Solved – Is this the solution to the p-value problem

hypothesis testingp-valuestatistical significance

In February 2016, the American Statistical Association released a formal statement on statistical significance and p-values. Our thread about it discusses these issues extensively. However, no authority has come forth to offer a universally recognized effective alternative–until now. The American Statistical Society (ASS) has published its response, p-values: What’s next?

"The p-value isn't good for much."

We think the ASA did not go far enough. It is time to admit that the era of p-values is over. Statisticians have successfully used them to baffle undergraduates, trick scientists, and fool editors everywhere, but the world is starting to see through this ruse. We need to abandon this early 20th century attempt by statisticians to control decision making. We need to return to what actually works.

The official ASS proposal is this:

In place of p-values, the ASS advocates the STOP (SeaT-Of-Pants procedure). This time-honored and -tested method was used by the ancient Greeks, renaissance men, and all scientists until Ronald Fisher came along and ruined things. The STOP is simple, direct, data-driven, and authoritative. To carry it out, an authority figure (an older male, by preference) reviews the data and decides whether they agree with his opinion. When he decides they do, the result is “significant.” Otherwise it is not and everybody is required to forget about the whole thing.

Principles

The response addresses each of the ASA's six principles.

  1. The STOP can indicate how incompatible the data are with a specified statistical model.

    We like this phrase because it’s such a fancy way of saying the STOP will answer any question yes or no. Unlike p-values or other statistical procedures, it leaves no doubt. It’s the perfect response to those who say “we don’t need no stinkin’ null hypothesis! What the *?!@ is that, anyway? Nobody ever could figure out what it was supposed to be.”

  2. The STOP doesn’t measure the probability that a hypothesis is true: it actually decides whether it’s true or not.

    Everybody is confused by probabilities. By taking probability out of the picture, the STOP eliminates the need for years of undergraduate and graduate study.
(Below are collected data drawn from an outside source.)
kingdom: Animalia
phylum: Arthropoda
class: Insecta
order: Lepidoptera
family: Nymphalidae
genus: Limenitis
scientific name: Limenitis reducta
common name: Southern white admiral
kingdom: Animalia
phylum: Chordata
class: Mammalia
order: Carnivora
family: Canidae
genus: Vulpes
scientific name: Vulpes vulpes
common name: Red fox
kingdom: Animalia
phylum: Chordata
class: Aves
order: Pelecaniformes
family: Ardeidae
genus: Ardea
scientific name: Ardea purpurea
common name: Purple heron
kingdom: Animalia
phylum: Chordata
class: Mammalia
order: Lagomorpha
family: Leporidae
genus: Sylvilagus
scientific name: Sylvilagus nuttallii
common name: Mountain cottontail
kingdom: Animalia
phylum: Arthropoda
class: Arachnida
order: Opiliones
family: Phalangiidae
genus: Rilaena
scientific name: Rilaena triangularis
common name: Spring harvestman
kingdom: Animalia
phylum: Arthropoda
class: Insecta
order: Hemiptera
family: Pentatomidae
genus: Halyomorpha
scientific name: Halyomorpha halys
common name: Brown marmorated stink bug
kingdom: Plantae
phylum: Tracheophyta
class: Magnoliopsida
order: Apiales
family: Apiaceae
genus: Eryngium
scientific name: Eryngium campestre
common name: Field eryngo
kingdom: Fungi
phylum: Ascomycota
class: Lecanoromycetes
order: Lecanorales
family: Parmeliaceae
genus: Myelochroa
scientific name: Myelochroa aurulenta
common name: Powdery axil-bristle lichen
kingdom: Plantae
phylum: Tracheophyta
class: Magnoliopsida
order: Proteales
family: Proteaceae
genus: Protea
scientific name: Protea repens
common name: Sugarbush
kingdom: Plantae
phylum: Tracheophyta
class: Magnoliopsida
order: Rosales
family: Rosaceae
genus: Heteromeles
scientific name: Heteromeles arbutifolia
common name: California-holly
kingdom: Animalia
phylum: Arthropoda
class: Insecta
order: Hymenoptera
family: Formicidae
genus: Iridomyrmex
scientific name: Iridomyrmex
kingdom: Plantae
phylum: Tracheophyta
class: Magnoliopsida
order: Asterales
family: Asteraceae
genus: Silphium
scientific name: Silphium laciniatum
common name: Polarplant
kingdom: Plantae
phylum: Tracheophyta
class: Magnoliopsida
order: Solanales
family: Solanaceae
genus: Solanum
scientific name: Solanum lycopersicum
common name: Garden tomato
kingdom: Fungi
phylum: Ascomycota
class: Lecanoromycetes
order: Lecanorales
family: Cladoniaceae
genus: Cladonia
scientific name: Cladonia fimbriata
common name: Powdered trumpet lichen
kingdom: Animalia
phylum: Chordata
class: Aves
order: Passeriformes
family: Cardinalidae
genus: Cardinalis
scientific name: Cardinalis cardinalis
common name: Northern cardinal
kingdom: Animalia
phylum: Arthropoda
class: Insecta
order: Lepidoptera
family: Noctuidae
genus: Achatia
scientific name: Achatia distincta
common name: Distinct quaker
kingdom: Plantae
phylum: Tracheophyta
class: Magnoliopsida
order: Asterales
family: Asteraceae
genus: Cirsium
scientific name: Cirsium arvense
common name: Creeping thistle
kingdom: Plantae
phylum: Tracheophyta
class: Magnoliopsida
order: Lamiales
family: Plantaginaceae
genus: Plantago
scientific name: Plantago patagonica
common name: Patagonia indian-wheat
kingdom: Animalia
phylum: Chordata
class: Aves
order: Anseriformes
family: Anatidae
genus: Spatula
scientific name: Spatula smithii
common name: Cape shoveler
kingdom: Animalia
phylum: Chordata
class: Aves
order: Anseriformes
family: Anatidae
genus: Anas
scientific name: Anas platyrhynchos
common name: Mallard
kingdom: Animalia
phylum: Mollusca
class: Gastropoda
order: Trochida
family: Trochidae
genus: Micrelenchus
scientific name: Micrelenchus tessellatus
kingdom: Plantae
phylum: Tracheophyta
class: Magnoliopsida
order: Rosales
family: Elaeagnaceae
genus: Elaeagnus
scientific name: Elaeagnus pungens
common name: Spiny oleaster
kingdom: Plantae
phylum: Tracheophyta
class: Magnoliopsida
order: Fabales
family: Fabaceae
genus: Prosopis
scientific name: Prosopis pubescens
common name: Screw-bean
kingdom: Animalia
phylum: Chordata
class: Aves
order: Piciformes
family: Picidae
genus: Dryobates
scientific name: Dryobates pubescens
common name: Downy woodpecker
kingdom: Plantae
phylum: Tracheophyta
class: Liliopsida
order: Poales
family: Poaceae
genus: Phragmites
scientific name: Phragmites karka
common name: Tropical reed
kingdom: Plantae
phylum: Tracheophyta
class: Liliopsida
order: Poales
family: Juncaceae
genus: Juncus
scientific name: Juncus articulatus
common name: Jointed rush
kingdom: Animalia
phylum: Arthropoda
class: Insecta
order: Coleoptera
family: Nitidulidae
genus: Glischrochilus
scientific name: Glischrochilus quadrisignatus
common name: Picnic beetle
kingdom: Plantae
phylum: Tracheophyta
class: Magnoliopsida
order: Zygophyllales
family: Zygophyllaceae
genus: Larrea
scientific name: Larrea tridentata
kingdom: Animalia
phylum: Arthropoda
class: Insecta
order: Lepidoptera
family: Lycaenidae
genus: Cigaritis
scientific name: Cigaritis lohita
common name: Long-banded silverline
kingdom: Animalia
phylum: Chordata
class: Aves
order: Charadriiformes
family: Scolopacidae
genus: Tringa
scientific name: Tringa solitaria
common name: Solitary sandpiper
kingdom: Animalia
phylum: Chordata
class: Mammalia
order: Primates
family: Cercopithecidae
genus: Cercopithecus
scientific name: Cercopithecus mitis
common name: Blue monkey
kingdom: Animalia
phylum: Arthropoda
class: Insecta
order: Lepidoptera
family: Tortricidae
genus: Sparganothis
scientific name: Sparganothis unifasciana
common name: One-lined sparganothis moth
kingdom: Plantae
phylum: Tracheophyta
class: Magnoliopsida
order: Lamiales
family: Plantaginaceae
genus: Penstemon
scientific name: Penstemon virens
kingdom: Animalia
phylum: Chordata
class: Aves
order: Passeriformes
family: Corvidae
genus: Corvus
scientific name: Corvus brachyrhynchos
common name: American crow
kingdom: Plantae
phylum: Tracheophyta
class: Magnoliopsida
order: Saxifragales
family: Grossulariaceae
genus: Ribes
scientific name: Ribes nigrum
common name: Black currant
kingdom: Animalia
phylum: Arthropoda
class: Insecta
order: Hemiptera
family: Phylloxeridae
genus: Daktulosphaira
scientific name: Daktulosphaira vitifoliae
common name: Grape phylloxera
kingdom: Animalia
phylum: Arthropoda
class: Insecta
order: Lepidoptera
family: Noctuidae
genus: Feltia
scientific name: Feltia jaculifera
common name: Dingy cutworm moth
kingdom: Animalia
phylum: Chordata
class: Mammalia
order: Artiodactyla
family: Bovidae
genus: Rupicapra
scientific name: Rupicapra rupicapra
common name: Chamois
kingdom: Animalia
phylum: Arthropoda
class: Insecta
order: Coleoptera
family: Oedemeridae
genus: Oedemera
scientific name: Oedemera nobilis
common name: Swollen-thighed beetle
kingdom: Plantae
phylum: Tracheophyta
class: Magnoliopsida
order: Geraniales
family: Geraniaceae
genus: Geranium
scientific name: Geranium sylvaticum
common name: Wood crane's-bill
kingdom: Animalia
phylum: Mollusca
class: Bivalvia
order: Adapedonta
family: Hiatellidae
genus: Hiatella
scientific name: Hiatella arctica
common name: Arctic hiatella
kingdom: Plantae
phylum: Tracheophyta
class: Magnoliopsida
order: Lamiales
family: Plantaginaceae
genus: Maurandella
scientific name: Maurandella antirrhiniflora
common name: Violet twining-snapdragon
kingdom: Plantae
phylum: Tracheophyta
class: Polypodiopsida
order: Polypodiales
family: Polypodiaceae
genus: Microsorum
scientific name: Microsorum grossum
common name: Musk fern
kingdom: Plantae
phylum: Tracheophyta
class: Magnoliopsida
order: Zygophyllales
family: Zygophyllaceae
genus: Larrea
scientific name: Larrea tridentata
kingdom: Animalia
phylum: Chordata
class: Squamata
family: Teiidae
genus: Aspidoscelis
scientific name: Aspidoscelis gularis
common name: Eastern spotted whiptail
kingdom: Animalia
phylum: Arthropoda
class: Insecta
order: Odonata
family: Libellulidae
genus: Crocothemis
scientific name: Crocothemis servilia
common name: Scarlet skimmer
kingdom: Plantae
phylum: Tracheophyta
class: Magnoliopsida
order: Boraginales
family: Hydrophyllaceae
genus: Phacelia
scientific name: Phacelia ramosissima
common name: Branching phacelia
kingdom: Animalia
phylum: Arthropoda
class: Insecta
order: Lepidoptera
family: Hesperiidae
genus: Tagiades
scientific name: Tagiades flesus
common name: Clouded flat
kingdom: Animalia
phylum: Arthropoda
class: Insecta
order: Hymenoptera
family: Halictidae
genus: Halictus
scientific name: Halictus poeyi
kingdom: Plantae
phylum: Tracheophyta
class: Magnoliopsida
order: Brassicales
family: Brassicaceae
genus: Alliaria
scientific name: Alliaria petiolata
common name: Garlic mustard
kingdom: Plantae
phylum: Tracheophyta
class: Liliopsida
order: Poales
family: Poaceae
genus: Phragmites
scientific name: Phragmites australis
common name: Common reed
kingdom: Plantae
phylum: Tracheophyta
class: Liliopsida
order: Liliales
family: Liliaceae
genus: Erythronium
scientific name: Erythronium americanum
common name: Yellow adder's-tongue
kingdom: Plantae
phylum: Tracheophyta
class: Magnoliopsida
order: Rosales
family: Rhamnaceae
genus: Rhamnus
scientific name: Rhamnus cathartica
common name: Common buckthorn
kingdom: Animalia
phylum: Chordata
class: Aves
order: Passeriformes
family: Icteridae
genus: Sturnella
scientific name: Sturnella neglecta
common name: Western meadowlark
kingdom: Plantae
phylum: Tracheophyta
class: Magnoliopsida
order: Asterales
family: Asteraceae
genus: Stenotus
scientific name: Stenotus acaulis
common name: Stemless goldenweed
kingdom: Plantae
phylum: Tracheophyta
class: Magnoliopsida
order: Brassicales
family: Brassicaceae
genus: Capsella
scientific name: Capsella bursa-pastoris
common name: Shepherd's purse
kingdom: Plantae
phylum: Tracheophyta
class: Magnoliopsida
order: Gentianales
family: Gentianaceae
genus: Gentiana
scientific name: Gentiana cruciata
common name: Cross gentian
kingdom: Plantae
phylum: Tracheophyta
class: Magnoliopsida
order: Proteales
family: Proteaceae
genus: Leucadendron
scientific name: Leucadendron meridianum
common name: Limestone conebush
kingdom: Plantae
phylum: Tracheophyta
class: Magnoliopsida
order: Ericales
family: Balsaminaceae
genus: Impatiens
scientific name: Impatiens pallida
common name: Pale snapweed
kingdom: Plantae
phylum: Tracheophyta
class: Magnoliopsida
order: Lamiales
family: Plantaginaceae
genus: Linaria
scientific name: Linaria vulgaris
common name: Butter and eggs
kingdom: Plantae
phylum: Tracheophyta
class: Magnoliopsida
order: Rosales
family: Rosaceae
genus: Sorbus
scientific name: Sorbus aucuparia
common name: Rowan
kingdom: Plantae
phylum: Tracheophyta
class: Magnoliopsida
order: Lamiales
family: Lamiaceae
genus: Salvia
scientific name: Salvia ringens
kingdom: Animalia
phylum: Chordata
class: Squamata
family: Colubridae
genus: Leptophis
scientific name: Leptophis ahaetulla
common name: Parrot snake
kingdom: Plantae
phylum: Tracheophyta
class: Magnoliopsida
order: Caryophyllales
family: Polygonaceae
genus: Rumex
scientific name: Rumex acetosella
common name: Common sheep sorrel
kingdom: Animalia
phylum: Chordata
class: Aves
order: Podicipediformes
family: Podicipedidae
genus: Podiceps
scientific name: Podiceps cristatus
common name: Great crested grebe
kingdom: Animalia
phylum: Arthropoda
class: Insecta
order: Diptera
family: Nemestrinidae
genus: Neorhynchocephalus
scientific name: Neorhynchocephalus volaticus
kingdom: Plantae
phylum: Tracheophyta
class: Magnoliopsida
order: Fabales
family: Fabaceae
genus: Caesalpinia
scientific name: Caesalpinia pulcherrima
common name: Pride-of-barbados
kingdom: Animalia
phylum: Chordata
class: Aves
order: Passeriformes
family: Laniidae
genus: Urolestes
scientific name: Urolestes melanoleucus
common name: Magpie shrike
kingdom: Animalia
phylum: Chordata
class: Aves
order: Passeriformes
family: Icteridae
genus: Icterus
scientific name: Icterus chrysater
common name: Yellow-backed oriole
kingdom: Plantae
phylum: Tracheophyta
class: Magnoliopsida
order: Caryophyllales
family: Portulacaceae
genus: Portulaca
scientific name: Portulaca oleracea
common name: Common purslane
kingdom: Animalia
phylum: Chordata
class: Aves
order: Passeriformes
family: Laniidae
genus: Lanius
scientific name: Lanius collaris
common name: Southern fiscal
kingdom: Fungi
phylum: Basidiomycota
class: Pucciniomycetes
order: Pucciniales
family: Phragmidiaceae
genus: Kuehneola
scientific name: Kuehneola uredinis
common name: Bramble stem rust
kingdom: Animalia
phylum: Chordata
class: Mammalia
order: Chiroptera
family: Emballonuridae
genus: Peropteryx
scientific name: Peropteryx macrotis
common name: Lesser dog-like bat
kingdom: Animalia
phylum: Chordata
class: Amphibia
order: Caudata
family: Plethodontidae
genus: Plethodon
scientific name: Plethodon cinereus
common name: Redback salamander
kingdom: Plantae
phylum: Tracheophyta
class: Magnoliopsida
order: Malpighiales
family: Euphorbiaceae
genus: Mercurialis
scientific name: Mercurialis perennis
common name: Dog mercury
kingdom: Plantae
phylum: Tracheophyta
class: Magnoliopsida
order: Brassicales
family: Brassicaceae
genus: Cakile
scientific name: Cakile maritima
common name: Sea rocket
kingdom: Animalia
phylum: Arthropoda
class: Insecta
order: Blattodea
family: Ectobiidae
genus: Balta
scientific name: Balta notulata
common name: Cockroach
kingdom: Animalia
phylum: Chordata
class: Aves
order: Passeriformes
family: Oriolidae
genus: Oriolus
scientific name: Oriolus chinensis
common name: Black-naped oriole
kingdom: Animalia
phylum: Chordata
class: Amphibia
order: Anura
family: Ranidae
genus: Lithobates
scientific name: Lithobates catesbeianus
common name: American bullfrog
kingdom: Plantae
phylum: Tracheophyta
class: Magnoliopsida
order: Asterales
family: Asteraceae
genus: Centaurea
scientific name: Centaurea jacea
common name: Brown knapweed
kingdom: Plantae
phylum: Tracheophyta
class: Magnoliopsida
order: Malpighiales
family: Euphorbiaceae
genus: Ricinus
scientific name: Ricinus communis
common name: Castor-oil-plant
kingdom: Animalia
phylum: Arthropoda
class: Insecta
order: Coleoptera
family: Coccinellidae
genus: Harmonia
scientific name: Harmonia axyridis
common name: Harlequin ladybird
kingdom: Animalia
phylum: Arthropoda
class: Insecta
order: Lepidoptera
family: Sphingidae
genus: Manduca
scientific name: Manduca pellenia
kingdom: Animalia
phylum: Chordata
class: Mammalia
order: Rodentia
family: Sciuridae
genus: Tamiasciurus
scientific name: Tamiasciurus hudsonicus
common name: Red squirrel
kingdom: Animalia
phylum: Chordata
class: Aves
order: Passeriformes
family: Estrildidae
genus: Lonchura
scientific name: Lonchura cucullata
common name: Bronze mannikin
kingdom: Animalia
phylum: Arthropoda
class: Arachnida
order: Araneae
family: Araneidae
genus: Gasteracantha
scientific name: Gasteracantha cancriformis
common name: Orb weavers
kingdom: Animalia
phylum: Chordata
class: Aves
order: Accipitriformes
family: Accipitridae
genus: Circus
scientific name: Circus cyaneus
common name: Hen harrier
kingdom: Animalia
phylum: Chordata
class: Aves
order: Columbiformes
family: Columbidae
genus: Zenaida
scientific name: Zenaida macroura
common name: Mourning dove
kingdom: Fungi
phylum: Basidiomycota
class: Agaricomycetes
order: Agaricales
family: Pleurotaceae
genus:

Now anybody (who is sufficiently old and male) can perform statistical analysis without the pain and torture of listening to even a single statistical lecture or running arcane software that spews unintelligible output.

  3. Scientific conclusions and business or policy decisions can be based on common sense and real authority figures.

    Important decisions always have been made by authorities, anyway, so let’s just admit it and cut out the middlemen. Using the STOP will free statisticians to do what they are best suited for: using numbers to obfuscate the truth and sanctifying the preferences of those in power.

  4. Proper inference requires full reporting and transparency.

    The STOP is the most transparent and self-evident statistical procedure ever invented: you look at the data and you decide. It eliminates all those confusing z-tests, t-tests, chi-squared tests, and alphabet soup procedures (ANOVA! GLM! MLE!) used by people to hide the fact they have no clue what the data mean.

  5. The STOP measures the importance of the result.

    This is self-evident: if a person in authority employs the STOP, then the result must be important.

  6. By itself, the STOP provides a good measure of evidence regarding a model or hypothesis.

    We wouldn’t want to challenge an authority, would we? Researchers and decision makers will recognize that the STOP provides all the information they need to know. For these reasons, data analysis can end with the STOP; there is no need for alternative approaches, like p-values, machine learning, or astrology.

Other approaches

Some statisticians prefer so-called “Bayesian” methods, in which an obscure theorem posthumously published by an 18th century cleric is applied mindlessly to solve every problem. Its most noted advocates freely admit these methods are “subjective.” If we’re going to use subjective methods, then obviously the more authoritative and knowledgeable the decision maker is, the better the result will be. The STOP thereby emerges as the logical limit of all Bayes methods. Why go to the effort of working those awful calculations, and tying up so much computer time, when you can just show the data to the guy in charge and ask him what his opinion is? End of story.

Another community has recently arisen to challenge the priesthood of statisticians. They call themselves “machine learners” and “data scientists,” but they’re really just hackers looking for higher status. It’s the official position of the ASS that these guys should go form their own professional organization if they want people to take them seriously.


The question

Is this the answer to the problems the ASA identified with p-values and null hypothesis testing? Can it really unite the Bayesian and Frequentist paradigms (as implicitly claimed in the response)?

Best Answer

I've been advocating for my own new approach to statistical decision making called RADD: Roll A Damn Die. It also addresses all the key points.

1) RADD can indicate how compatible the data are with a specified statistical model.

If you roll a higher number, clearly the evidence is more in favor of your model! An extra benefit is that, if we desire even more confidence, we can roll a die with more sides. You can even find 100 sided dice if you search enough!

2) RADD can decide whether a hypothesis is true or not.

You only have to roll a 2 sided die, i.e., flip a coin.

3) RADD can be used to make business or policy decisions

Get a bunch of policy makers in a room, and have them all roll dice! Highest wins!

4) RADD is transparant.

The result can be recorded, and the die itself can be kept for further research*

5) RADD measures the importance of the result.

Obviously, rolling higher signifies a very important event has occurred.

6) RADD provides a good measure of evidence.

Didn't we say higher rolls are better?

So, no, STOP is not the answer. The answer is RADD.